Cette dernière pensée me fit paniquer. Je me redressai. Il fallait que j’appelle ma sœur. Je m’approchais des barreaux pour interpeller l’agent au fond du bureau quand Morgan refit son apparition. Dans une main, il tenait un sac en papier qui contenait certainement de la nourriture. Il croisa mon regard puis reporta son attention sur l’agent au fond du bureau.

— Maurice, tu veux bien nous laisser une minute ? l’interpella Morgan.

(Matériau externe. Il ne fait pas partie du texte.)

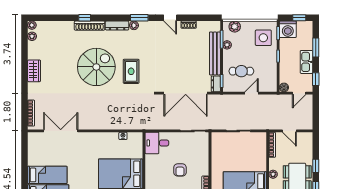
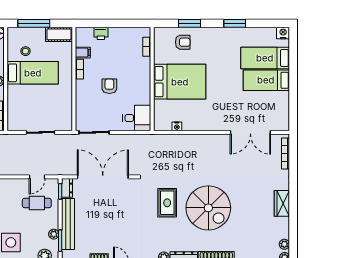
spiral stairs: (96, 67) -> (208, 208), turned -90
door: (252, 93) -> (37, 177), moved

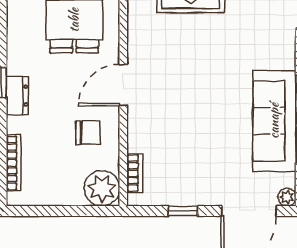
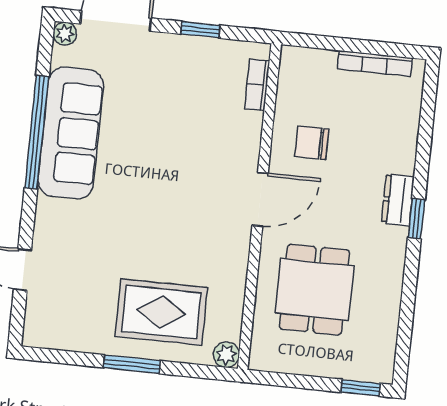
bookcase: (14, 163) -> (375, 63), moved, turned -90
plant: (102, 188) -> (301, 70), removed

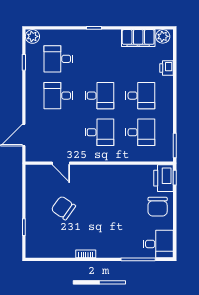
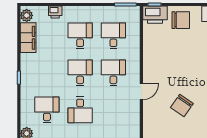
desk: (58, 59) -> (47, 110), turned 180
door: (61, 163) -> (141, 92), moved

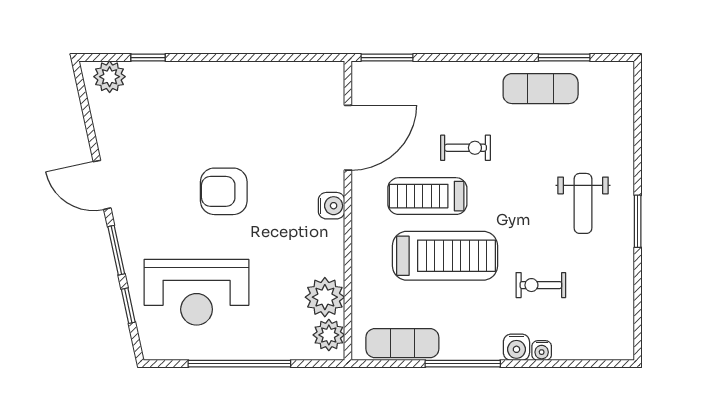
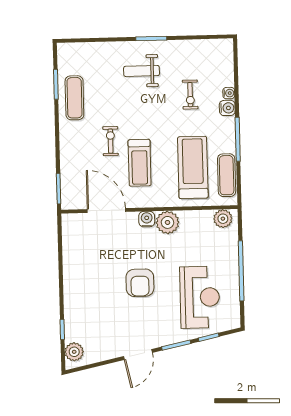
weight bench: (583, 203) -> (142, 71), turned 180
treadmill: (445, 256) -> (193, 167), moved
plant: (325, 297) -> (167, 222), moved

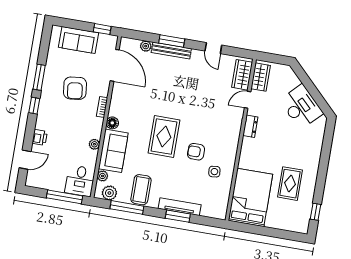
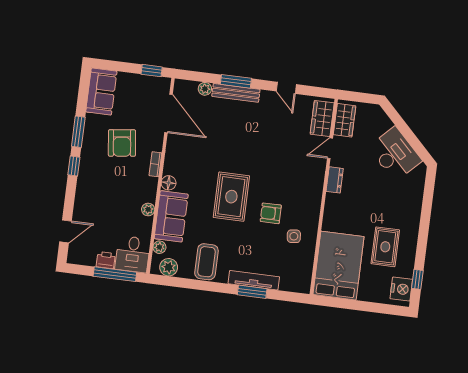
sofa: (79, 40) -> (101, 91), moved, turned -90
printer: (40, 137) -> (106, 260), moved, turned -90
window: (127, 207) -> (190, 284), removed
nightstand: (302, 219) -> (401, 289), added

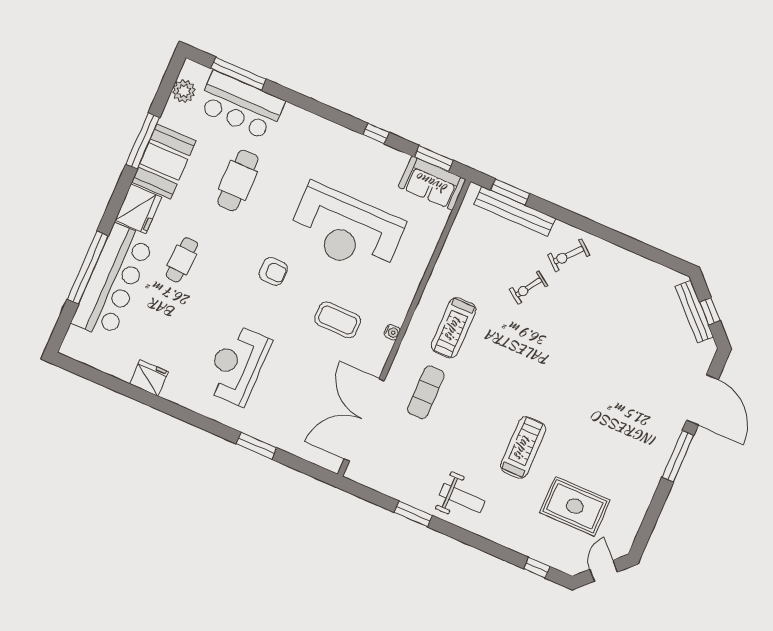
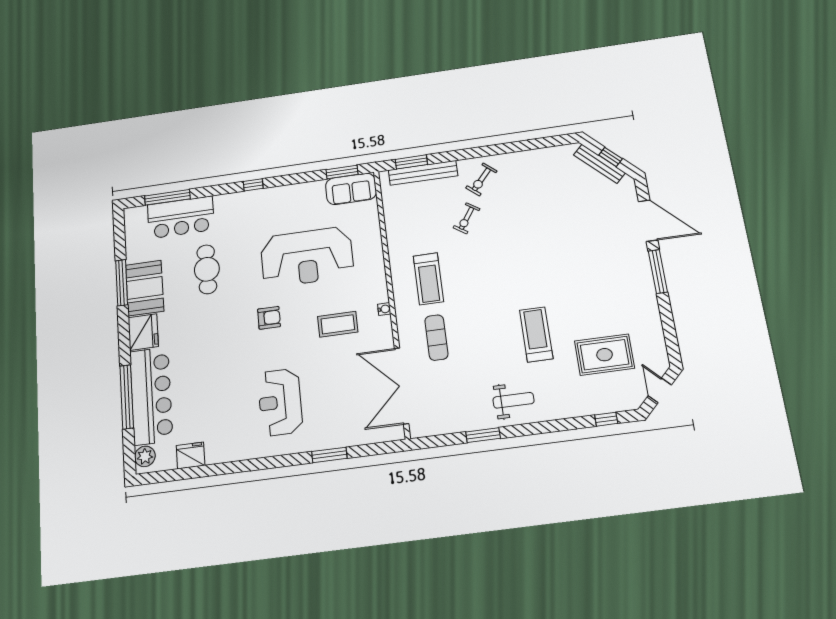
plant: (184, 91) -> (145, 456), moved
window: (376, 133) -> (253, 185), moved
cafe table: (182, 260) -> (195, 350), removed
fridge: (149, 378) -> (191, 455), moved

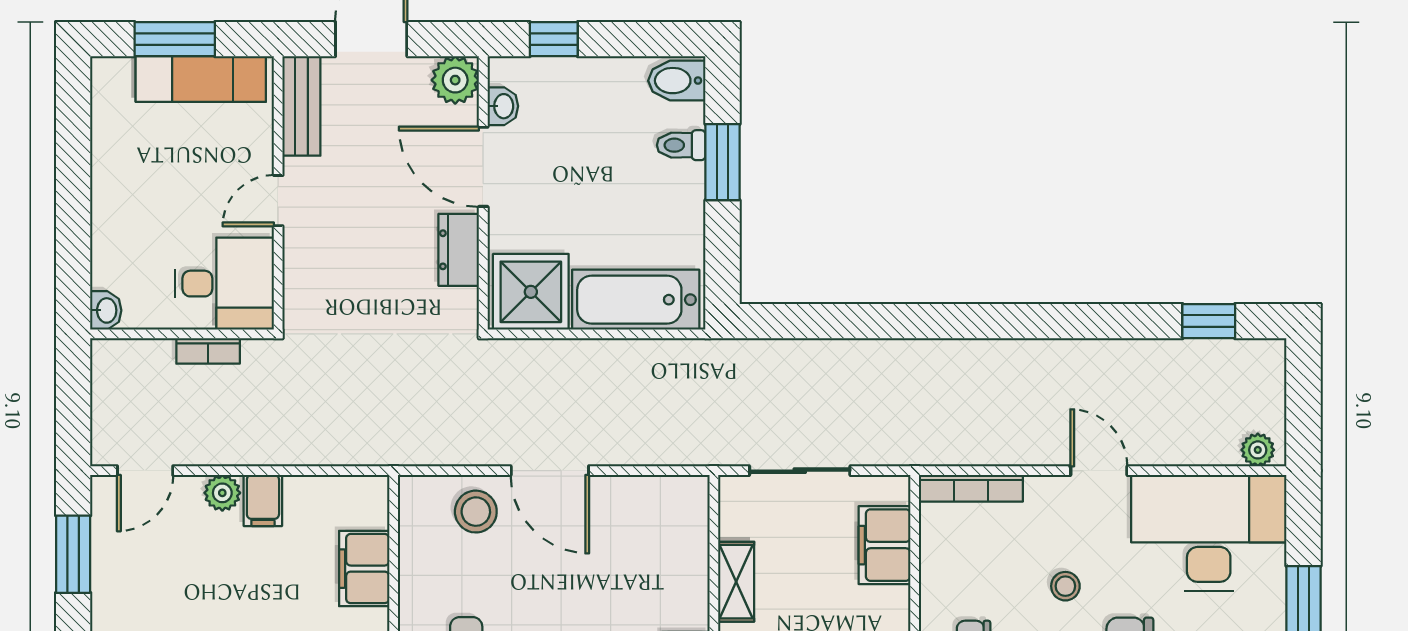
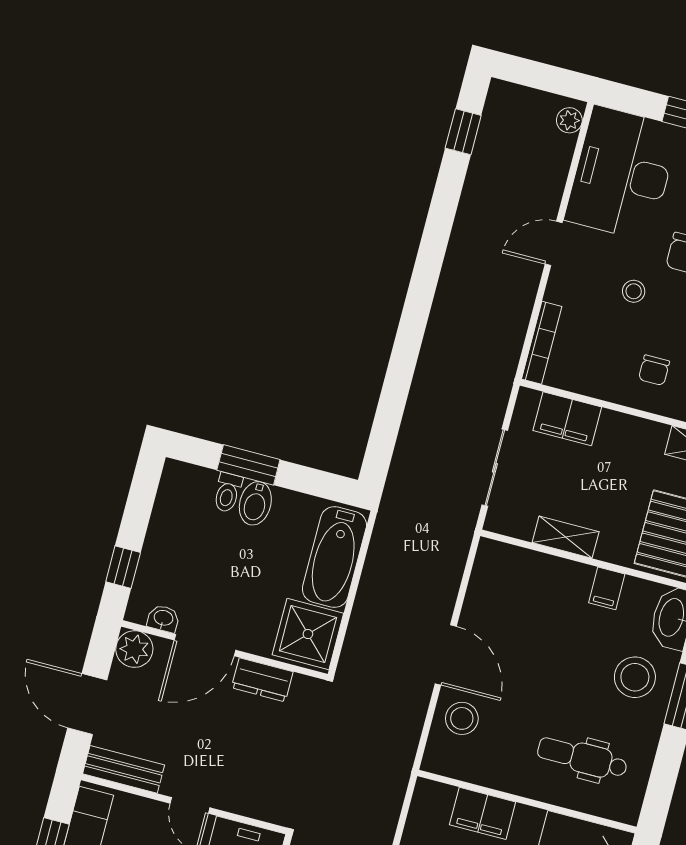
bidet: (677, 81) -> (255, 503), moved
door: (550, 471) -> (446, 655), hinge flipped

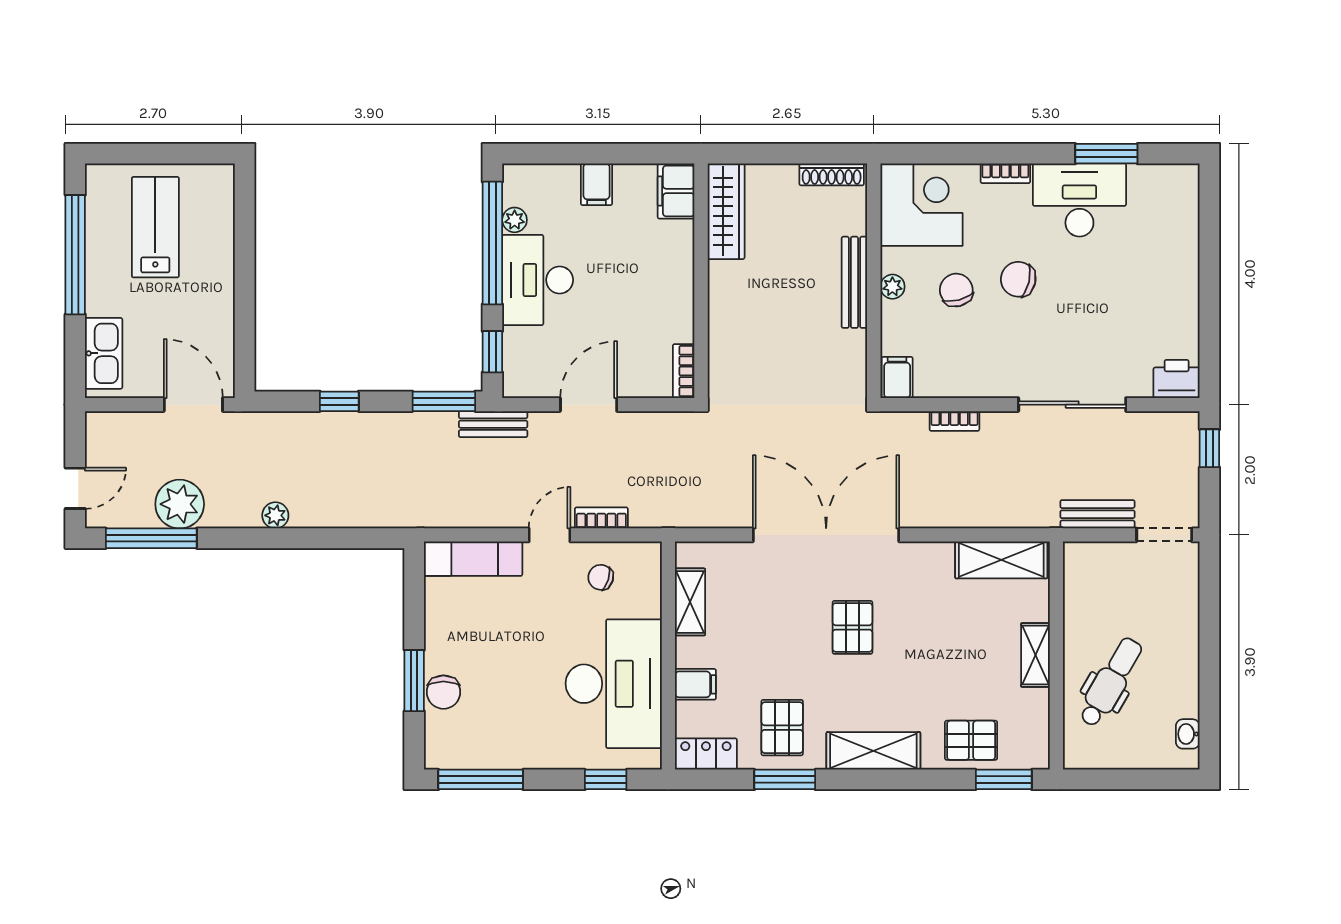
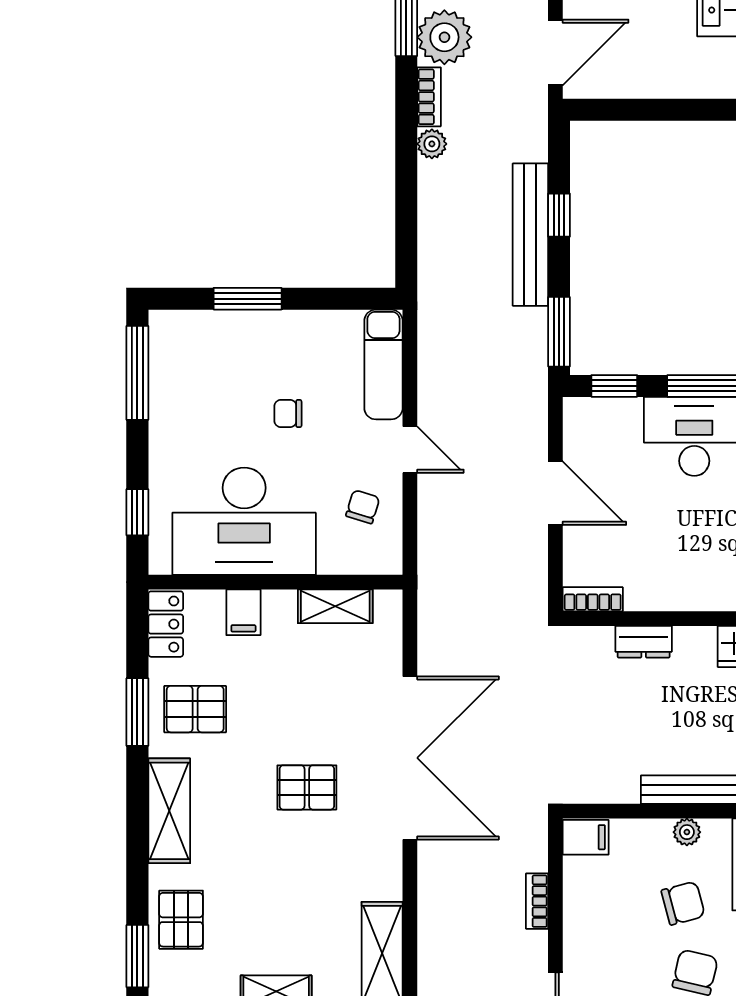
dresser: (722, 325) -> (644, 642), added
bench: (493, 424) -> (530, 235), moved, width x1.86, depth x1.21
bookcase: (601, 518) -> (429, 97), moved
chair: (443, 692) -> (288, 414), moved, width x0.73, depth x0.73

Le dénommé Maurice leva la tête vers Morgan.

— J’avais besoin de faire une pause, de toute façon, acquiesça-t-il en prenant un paquet de cigarettes dans la poche de sa veste.

Morgan hocha la tête et le regarda partir avant de poser le sac sur le meuble en face de la cellule. Il prit une chaise qu’il déposa en face de moi. Il fouilla ensuite dans le sac en papier et en sortit une petite boîte en polystyrène.

— Je t’ai acheté un grec au resto du coin, dit-il en me le tendant.

Je le pris, un peu surprise, et il sortit une autre boîte pour lui.

— Merci. Tu manges avec moi ? m’étonnai-je.

— Je me souviens de certains trucs, commença Morgan avant de mordre à pleines dents dans son sandwich.